Blackboard gets committee’s recommendation

Starting this summer, students may begin using an updated version of WebCT to do their online coursework.

Starting this summer, students may begin using an updated version of WebCT to do their online coursework.

The faculty and staff Advisory Committee on Academic Information Technologies has recommended that the university use Blackboard 6, the most recent version of WebCT, starting this summer. Blackboard was a competing company before it merged with WebCT last year.

The final decision will be made in the next month or so by Provost Roy Koch, Lindsay Desrochers, the vice president of administration and finance, and Mark Gregory, the associate vice president for strategic planning, partnerships and technology, Gregory said.

Students will notice the change, according to Bart Massey, an associate professor in engineering and computer science.

“This was a real, thoughtful process,” said Gregory, “with little division of opinion.”

Gregory said that the current cost for WebCT is $40,000 per year. He said he could not disclose the upcoming costs for Blackboard because the contract is still being negotiated.

A seven-person subcommittee considered whether the school was ready to transition completely to Samla, an open-source tool that allows on-going modifications to be made by the university’s own Information Technology staff.

Choosing Blackboard, Gregory said, would ensure a smooth transition, since Blackboard 6 will look and feel familiar to users of WebCT.

Blackboard is, however, a more expensive commercial route, Gregory said. “This is the high-service, high-cost route, I’d say.”

Candyce Reynolds, director of mentor programs, said that she was the only person in the subcommittee to cast a dissenting vote-a “no” vote for Blackboard.

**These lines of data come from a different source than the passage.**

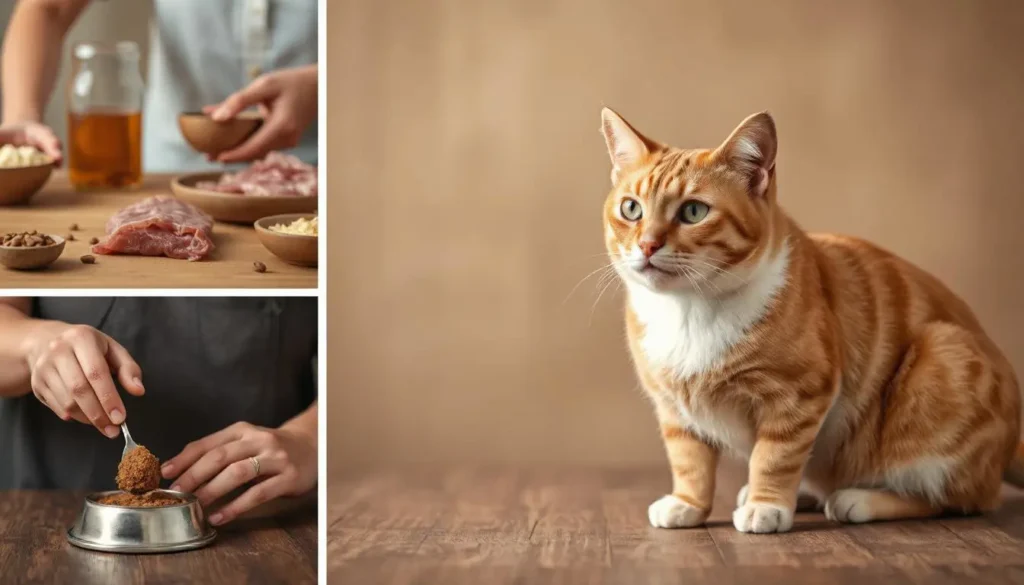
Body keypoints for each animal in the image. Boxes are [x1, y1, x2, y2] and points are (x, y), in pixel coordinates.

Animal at [598, 107, 1024, 532]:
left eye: (693, 211)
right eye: (631, 209)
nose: (647, 245)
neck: (689, 310)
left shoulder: (799, 394)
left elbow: (774, 457)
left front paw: (766, 505)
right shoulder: (674, 410)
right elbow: (690, 462)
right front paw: (687, 504)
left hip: (942, 359)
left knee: (959, 499)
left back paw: (859, 499)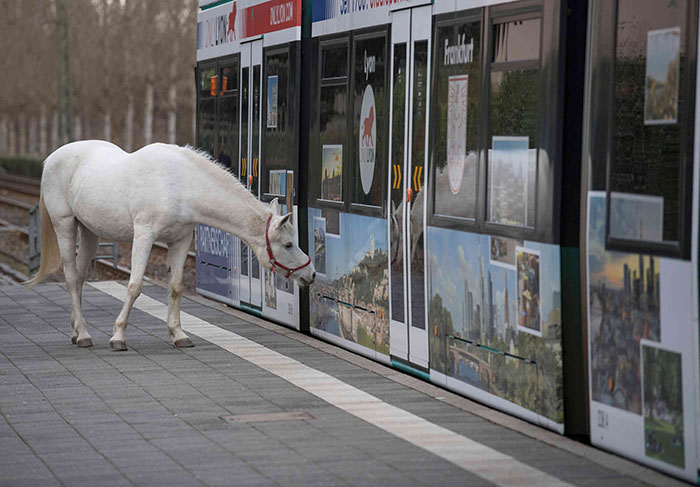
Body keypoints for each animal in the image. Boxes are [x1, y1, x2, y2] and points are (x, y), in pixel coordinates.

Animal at [27, 140, 316, 350]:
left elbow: (175, 287)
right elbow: (134, 286)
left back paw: (77, 331)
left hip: (89, 232)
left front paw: (178, 335)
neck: (181, 184)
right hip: (65, 225)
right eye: (288, 244)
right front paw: (118, 336)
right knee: (71, 278)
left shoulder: (180, 240)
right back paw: (85, 334)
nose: (310, 274)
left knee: (80, 277)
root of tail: (52, 158)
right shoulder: (144, 235)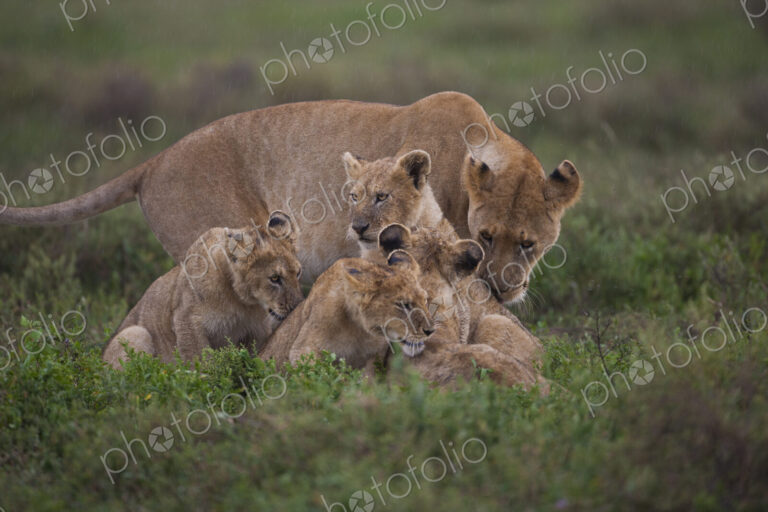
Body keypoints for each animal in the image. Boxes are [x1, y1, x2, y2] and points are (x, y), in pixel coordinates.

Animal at [102, 211, 303, 369]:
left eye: (298, 273)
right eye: (275, 278)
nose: (297, 306)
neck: (241, 301)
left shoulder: (257, 330)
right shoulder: (186, 320)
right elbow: (200, 363)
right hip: (135, 333)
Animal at [259, 251, 434, 377]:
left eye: (425, 300)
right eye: (403, 305)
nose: (430, 331)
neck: (360, 330)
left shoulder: (373, 359)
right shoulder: (303, 350)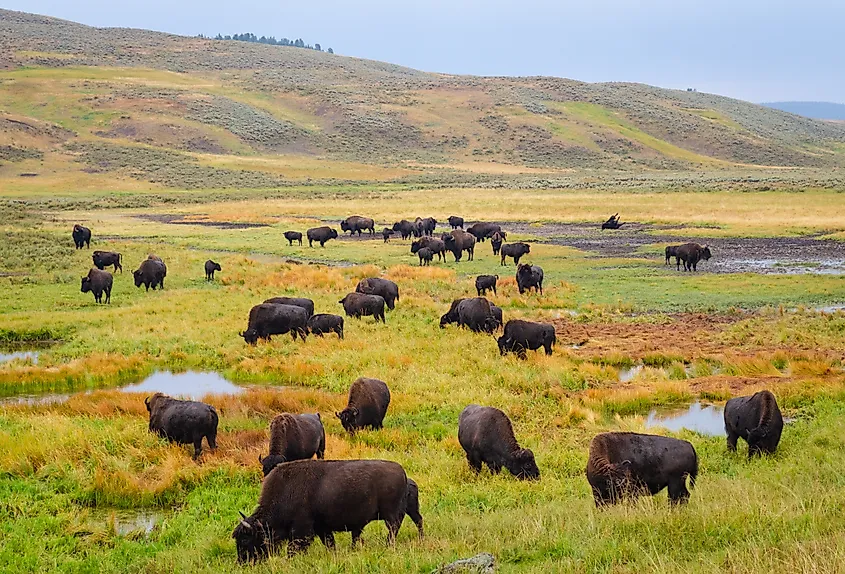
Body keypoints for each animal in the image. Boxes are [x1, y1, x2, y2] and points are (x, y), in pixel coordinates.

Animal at [233, 459, 422, 561]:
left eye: (245, 539)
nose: (243, 562)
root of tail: (402, 471)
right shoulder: (322, 529)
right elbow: (330, 543)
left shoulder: (302, 531)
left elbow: (294, 547)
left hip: (391, 515)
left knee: (394, 529)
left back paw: (388, 545)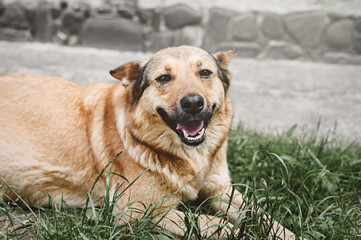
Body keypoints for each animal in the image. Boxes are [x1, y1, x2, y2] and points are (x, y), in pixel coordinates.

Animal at [0, 46, 296, 239]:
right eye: (163, 78)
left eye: (205, 73)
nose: (193, 103)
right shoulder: (141, 212)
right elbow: (212, 223)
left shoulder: (223, 190)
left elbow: (262, 215)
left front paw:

“We recommended a process rather than a product at this point,” Reynolds said. “I am afraid that this vote will be taken as a recommendation of Blackboard.”

Reynolds said that the subcommittee was hesitant to endorse Blackboard because the Samla experiment had not been a failure. The group recommended continuing to fund ePortfolios and devote further funding to exploring open-source options over the next three years, keeping options open.

“No one’s very happy with Blackboard,” said Massey, “but it buys us functionality in the meantime. We need to get a stopgap in place.”

Technical support for the current version of WebCT will not be available next year, so a timely decision was especially important, Gregory said.

Members of the subcommittee said that while Portland State might choose an open-source, self-administered tool in the future, endorsing Blackboard was the right thing to do with the time frame they were given.

Mark Jenkins, the director of extended studies, was the chair of the subcommittee that drafted the recommendation that the full committee considered.

“If this is going to be an OS [open-source] campus,” Jenkins said, “then that has to be part of the strategy overall.”

Gregory said that Portland State may yet become an open-source campus, and that both committees were asking questions about the university’s future that remain unanswered.

“Do we want to take the risk of being cutting-edge but have a user experience that is flaky?” Gregory said. “The path we’ve chosen is the tested one. But it costs more and won’t be super innovative.”

Pilot courses have been taught using Samla for three years, allowing students and staff to give the committee feedback about its effectiveness.

Massey, who called himself the “techie guy” of the subcommittee, said that the decision was particularly complex.

“The university has such big plans,” Massey said. “We just don’t have the resources to make them happen right now.”

Reynolds is concerned that after students and faculty have assimilated themselves into Blackboard, they will be less likely to want to try other, open-source options.

Having used Samla for the classes she teaches, Reynolds said that faculty, like herself, might be hesitant to change again once Blackboard has been implemented.

“You get used to how things work,” Reynolds said. “I know I don’t want to change.”